• _EXCERPT TO READ_:
*** Begin section ***

UCLA defeats Long Beach State for second straight NCAA men's volleyball title

UCLA players raised the NCAA championship trophy to each corner of the Walter Pyramid. While most of Long Beach State’s sellout crowd had emptied before the Bruins could begin their championship celebration, large swaths of blue-and-gold clad fans still remained. They chanted.

“Back-to-back! Back-to-back!”

Top-seeded UCLA defended its national championship with a four-set win over No. 2 Long Beach State in Walter Pyramid on Saturday. The Bruins won their 21st NCAA title in program history and completed their first repeat bid since 1996, sending the decorated senior class that ended UCLA’s almost two-decade title drought off with a matching set of championships.

“It took a long time to get one at UCLA,” UCLA coach John Speraw said. “Now they got two.”

When Long Beach State’s Skyler Varga tipped an attack out of bounds on match point, UCLA celebrated the 25-21, 25-20, 27-29, 25-21 win by rushing the court. Middle blocker Guy Genis and outside hitter Cooper Robinson fell to the bottom of the dog pile. Speraw raised both fists as he leaned back to look at the rafters.

*** End section ***

• _EXERCISE INSTRUCTIONS_:
1. Answer these questions about the volleyball article.
(a) What did the remaining fans chant?
(b) How many NCAA titles has UCLA's program now won?
(c) Which player tipped an attack out of bounds on match point?
2. From the volleyball article, copy the passage that opens with the words "UCLA defeats Long" and closes with "set of championships.".

• _DATA_:
*** Begin section ***

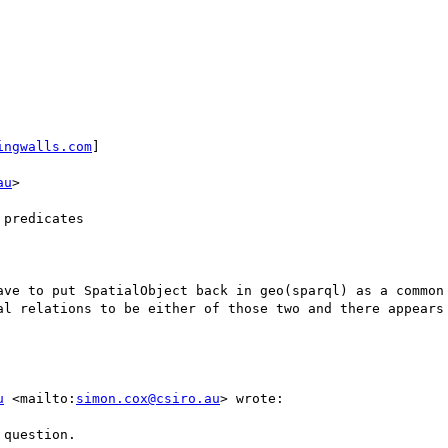
ingwalls.com
] 

au
>

predicates

ave to put SpatialObject back in geo(sparql) as a common 
al relations to be either of those two and there appears 
u
 <mailto:
simon.cox@csiro.au
> wrote:

question.
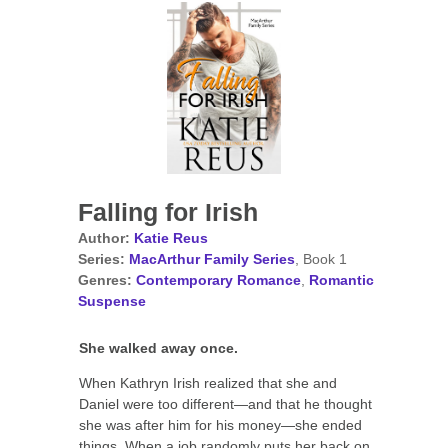
Falling for Irish
Author:
Katie Reus
Series:
MacArthur Family Series
, Book 1
Genres:
Contemporary Romance
,
Romantic
Suspense
She walked away once.
When Kathryn Irish realized that she and
Daniel were too different—and that he thought
she was after him for his money—she ended
things. When a job randomly puts her back on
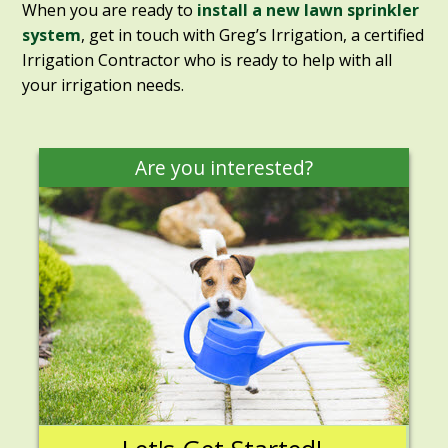
When you are ready to
install a new lawn sprinkler
system
, get in touch with Greg’s Irrigation, a certified
Irrigation Contractor who is ready to help with all
your irrigation needs.
Are you interested?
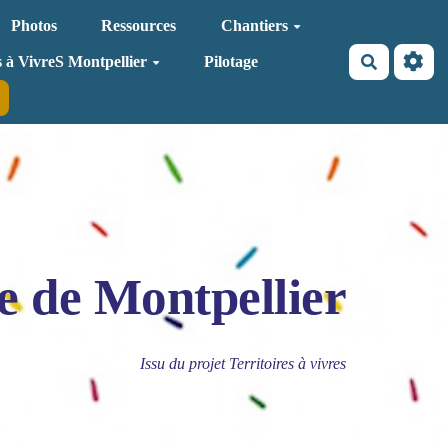
Photos
Ressources
Chantiers
Recherche
s à VivreS Montpellier
Pilotage
e de Montpellier
Issu du projet Territoires à vivres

*** End section ***

• _EXPECTED RESULTS_:
1.
(a) "Back-to-back! Back-to-back!"
(b) 21
(c) Skyler Varga of Long Beach State

2.
UCLA defeats Long Beach State for second straight NCAA men's volleyball title

UCLA players raised the NCAA championship trophy to each corner of the Walter Pyramid. While most of Long Beach State’s sellout crowd had emptied before the Bruins could begin their championship celebration, large swaths of blue-and-gold clad fans still remained. They chanted.

“Back-to-back! Back-to-back!”

Top-seeded UCLA defended its national championship with a four-set win over No. 2 Long Beach State in Walter Pyramid on Saturday. The Bruins won their 21st NCAA title in program history and completed their first repeat bid since 1996, sending the decorated senior class that ended UCLA’s almost two-decade title drought off with a matching set of championships.